[Texte fourni]
= = = =
Mais le Seigneur est plein de compassion ! Il ne fait aucun reproche aux disciples effrayés (alors qu’il en fera un à Pierre !) et il les encourage aussitôt : « Rassurez-vous, c’est moi, n’ayez pas peur ! » Quel soulagement cela a dû être pour les disciples d’entendre ces paroles, de reconnaître la voix de Jésus au sein de la tempête !
La foi en action
Parmi ces disciples, il y a Pierre bien sûr, Pierre le bouillant, Pierre l’impétueux, toujours prompt à réagir. Il est le seul à prendre la parole, et ce qu’il dit nous étonne. Quelle idée : demander au Seigneur de lui commander de marcher sur l’eau lui aussi ! Je pense que moi je n’aurais jamais osé, parce que ma foi est bien trop petite ! Mais lui, il a osé, il a été le seul à oser…
Pierre a une foi immense, mais une foi éclairée, lucide : il sait qu’il a besoin d’un commandement du Seigneur pour marcher sur l’eau. Il ne pourra le faire que si cela correspond à la volonté du Seigneur ; il ne dit pas : « Seigneur, je veux, moi aussi, marcher sur l’eau ! » Il en a pourtant envie, mais il ne veut pas agir suivant son désir sans le « feu vert » du Seigneur.
Ne nous méprenons pas : Pierre ne pose aucune condition au Seigneur ; l’expression « si c’est toi… » a probablement une valeur affirmative : « puisque c’est toi… »3 Pierre n’a pas besoin que Jésus lui ordonne de venir à lui pour être sûr que c’est le Seigneur, mais il a besoin de cet ordre pour mettre sa foi en action.
C’est ce que Jacques enseignera plus tard : « La prière agissante (la prière accompagnée d’un acte de foi) du juste a une grande efficacité. Élie était un homme de même nature que nous : il pria avec instance pour qu’il ne pleuve pas, et il ne tomba pas de pluie sur la terre pendant trois ans et six mois. » (Jac 5.16-17) La foi se prouve par des actes…
Pierre n’hésite pas une seconde : dès que Jésus lui dit « Viens ! », il met le pied hors de la barque, et marche sur l’eau d’une mer en furie. Il marche… « les yeux fixés sur Jésus, l’auteur de la foi et celui qui la mène à la perfection. » (Héb 12.2)
= = = =
[Données fournies]

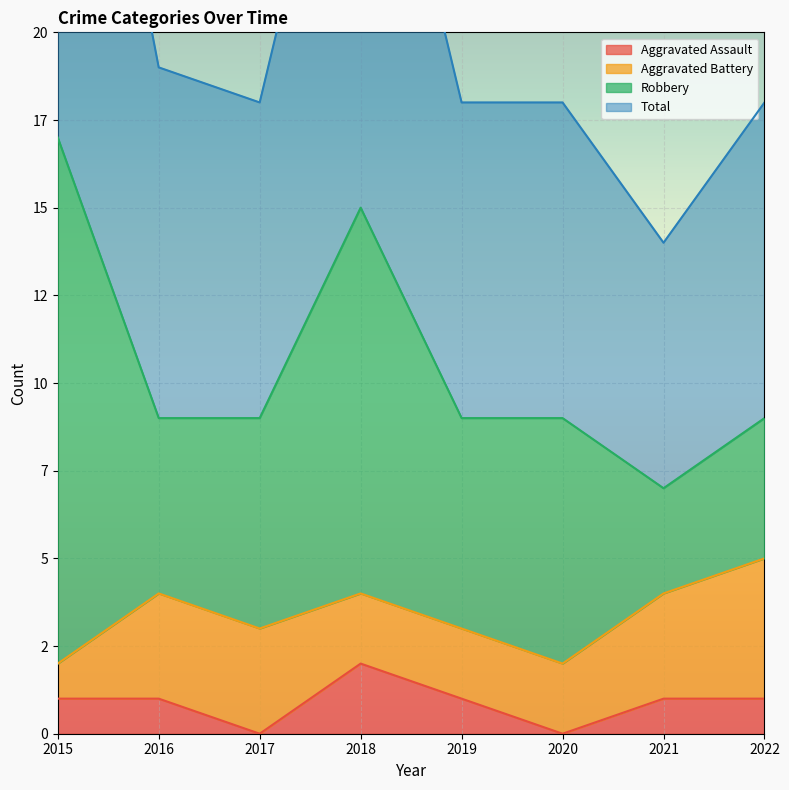

Where does the Total series first go above 18?

2015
= = = =
[Consigne] Dans le texte sur Pierre, recopiez mot pour mot le passage qui commence par « Ne nous méprenons » et se termine par « foi en action. ».

[Corrigé]
Ne nous méprenons pas : Pierre ne pose aucune condition au Seigneur ; l’expression « si c’est toi… » a probablement une valeur affirmative : « puisque c’est toi… »3 Pierre n’a pas besoin que Jésus lui ordonne de venir à lui pour être sûr que c’est le Seigneur, mais il a besoin de cet ordre pour mettre sa foi en action.